WORK INSTRUCTIONS —
**1.** Render this sentence from the passage on solastalgia into Spanish: "In September, the British trip-hop duo Zero 7 released an instrumental track titled “Solastalgia,” and in 2008 Jukeen, a Slovenian recording artist, used the word as an album title."
**2.** Write the next part of the passage on solastalgia, picking up after its final sentence.

In a 2004 essay, he coined a term to describe it: “solastalgia,” a combination of the Latin word solacium (comfort) and the Greek root –algia (pain), which he defined as “the pain experienced when there is recognition that the place where one resides and that one loves is under immediate assault . . . a form of homesickness one gets when one is still at ‘home...’
In September, the British trip-hop duo Zero 7 released an instrumental track titled “Solastalgia,” and in 2008 Jukeen, a Slovenian recording artist, used the word as an album title. “Solastalgia” has been used to describe the experiences of Canadian Inuit communities coping with the effects of rising temperatures; Ghanaian subsistence farmers faced with changes in rainfall patterns; and refugees returning to New Orleans after Katrina. 1
Yes, our mind and the health are connected to this earth. So to feel such pain is a normal reaction if we are sensitive to what is happening regarding to our present degradation. From an eco-psychological perspective being numb, overwhelmed or powerless reflects humanity’s current divorced relationship as we diminish our natural eco-systems.

(Records drawn from a dataset)
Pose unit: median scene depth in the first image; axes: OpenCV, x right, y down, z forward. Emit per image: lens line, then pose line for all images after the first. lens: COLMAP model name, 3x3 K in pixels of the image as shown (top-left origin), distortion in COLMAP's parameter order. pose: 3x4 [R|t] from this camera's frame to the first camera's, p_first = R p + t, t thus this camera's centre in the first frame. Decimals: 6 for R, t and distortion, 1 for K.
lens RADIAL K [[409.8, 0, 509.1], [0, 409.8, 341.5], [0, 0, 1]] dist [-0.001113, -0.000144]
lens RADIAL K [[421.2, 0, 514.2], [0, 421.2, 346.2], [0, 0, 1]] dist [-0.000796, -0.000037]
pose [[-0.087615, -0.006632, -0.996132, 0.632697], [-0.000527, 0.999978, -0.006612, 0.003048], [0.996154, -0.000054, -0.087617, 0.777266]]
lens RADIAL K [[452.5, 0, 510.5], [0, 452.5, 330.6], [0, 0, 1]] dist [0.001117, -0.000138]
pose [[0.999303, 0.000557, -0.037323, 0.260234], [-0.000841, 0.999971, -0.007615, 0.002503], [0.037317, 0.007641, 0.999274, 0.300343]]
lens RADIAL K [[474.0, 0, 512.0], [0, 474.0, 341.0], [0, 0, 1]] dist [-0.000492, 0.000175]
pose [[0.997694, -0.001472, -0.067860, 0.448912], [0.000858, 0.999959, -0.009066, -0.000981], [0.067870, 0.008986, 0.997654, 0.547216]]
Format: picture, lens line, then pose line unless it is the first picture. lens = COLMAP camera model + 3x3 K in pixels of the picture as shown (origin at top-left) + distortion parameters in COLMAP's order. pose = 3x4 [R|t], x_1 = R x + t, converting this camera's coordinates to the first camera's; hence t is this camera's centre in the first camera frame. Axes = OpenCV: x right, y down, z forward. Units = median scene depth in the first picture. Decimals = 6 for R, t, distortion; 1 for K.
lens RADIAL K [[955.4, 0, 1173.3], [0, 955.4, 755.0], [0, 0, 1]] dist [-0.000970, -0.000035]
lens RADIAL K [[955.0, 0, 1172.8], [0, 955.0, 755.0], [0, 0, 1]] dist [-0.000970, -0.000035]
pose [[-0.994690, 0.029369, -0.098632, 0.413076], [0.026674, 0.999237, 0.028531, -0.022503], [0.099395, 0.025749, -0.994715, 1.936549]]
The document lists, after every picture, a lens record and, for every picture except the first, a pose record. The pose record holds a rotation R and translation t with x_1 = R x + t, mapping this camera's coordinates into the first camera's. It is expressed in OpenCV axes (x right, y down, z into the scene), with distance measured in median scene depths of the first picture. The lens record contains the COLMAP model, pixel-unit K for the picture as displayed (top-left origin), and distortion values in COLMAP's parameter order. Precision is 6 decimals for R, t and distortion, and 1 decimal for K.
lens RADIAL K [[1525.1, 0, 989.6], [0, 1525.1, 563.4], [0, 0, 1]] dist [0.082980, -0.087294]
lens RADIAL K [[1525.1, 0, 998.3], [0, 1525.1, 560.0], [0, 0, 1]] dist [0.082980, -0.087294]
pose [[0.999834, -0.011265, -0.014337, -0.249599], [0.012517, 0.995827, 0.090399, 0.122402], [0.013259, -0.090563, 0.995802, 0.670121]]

ANSWERS BY ITEM —
**1.** En septiembre, el dúo británico de trip-hop Zero 7 lanzó una pista instrumental titulada «Solastalgia», y en 2008 Jukeen, artista discográfico de Eslovenia, usó la palabra como título de un álbum.

**2.**
Such mental suffering forces many to explore our collective unconscious so to see how we can best adapt to this tremendous eco-adversity. One course of action is to lessen our consumption and ecological footprint to battle becoming so despondent. Another form of restorative therapy is seeking refuge by going into the woods or other natural surrounding.
Thomas Doherty, a leading ecosychologist as developed a model that which equates mental health with the impulse to “promote connection with nature.” This profound ecological minds-state is one model developed for the American Psychological Association Climate-change Task Force.
As we develop greater consciousness and explore our shadows an organic unification happens. However, difficult or painful such introspection is required to better ourselves and this world. When we separate ourselves from our world, we disconnect from our eco-soul or our earth spirit. Our whole is greater than the sum of many broken parts. Anyway we improve our sense of interconnectedness healing happens. I challenge you to question how or if you are connected to this world? A profound process will follow if you have to courage to venture forth. Otherwise you may become lost in the unconscious violence destroying our larger body's fight to survive.